++++ Records

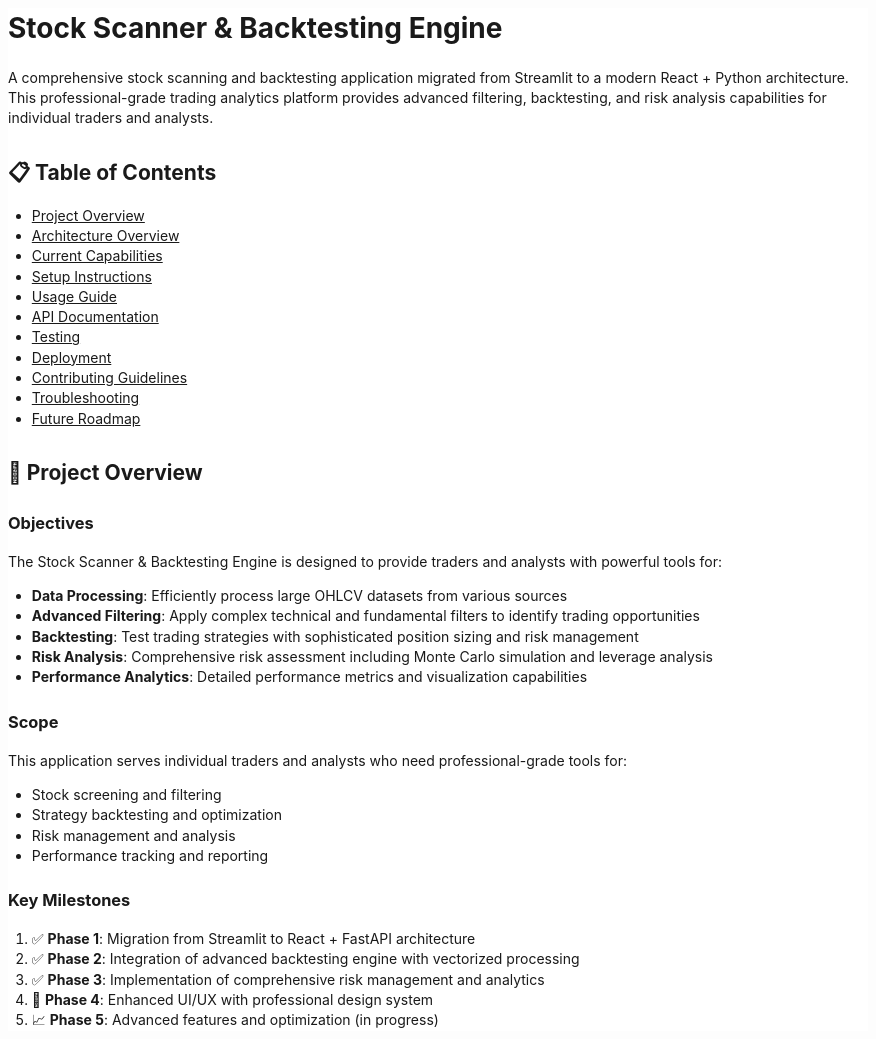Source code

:# Stock Scanner & Backtesting Engine

A comprehensive stock scanning and backtesting application migrated from Streamlit to a modern React + Python architecture. This professional-grade trading analytics platform provides advanced filtering, backtesting, and risk analysis capabilities for individual traders and analysts.

## 📋 Table of Contents

- [Project Overview](#project-overview)
- [Architecture Overview](#architecture-overview)
- [Current Capabilities](#current-capabilities)
- [Setup Instructions](#setup-instructions)
- [Usage Guide](#usage-guide)
- [API Documentation](#api-documentation)
- [Testing](#testing)
- [Deployment](#deployment)
- [Contributing Guidelines](#contributing-guidelines)
- [Troubleshooting](#troubleshooting)
- [Future Roadmap](#future-roadmap)

## 🚀 Project Overview

### Objectives

The Stock Scanner & Backtesting Engine is designed to provide traders and analysts with powerful tools for:

- **Data Processing**: Efficiently process large OHLCV datasets from various sources
- **Advanced Filtering**: Apply complex technical and fundamental filters to identify trading opportunities
- **Backtesting**: Test trading strategies with sophisticated position sizing and risk management
- **Risk Analysis**: Comprehensive risk assessment including Monte Carlo simulation and leverage analysis
- **Performance Analytics**: Detailed performance metrics and visualization capabilities

### Scope

This application serves individual traders and analysts who need professional-grade tools for:
- Stock screening and filtering
- Strategy backtesting and optimization
- Risk management and analysis
- Performance tracking and reporting

### Key Milestones

1. ✅ **Phase 1**: Migration from Streamlit to React + FastAPI architecture
2. ✅ **Phase 2**: Integration of advanced backtesting engine with vectorized processing
3. ✅ **Phase 3**: Implementation of comprehensive risk management and analytics
4. 🔄 **Phase 4**: Enhanced UI/UX with professional design system
5. 📈 **Phase 5**: Advanced features and optimization (in progress)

++++++++

Exercise goal: Print everything from the start of the listing down to the line containing "## 📋 Table of Contents", with both ends included, and reproduce each line character for character. Leave the pictures out of your answer.

Task response:
Source code

:# Stock Scanner & Backtesting Engine

A comprehensive stock scanning and backtesting application migrated from Streamlit to a modern React + Python architecture. This professional-grade trading analytics platform provides advanced filtering, backtesting, and risk analysis capabilities for individual traders and analysts.

## 📋 Table of Contents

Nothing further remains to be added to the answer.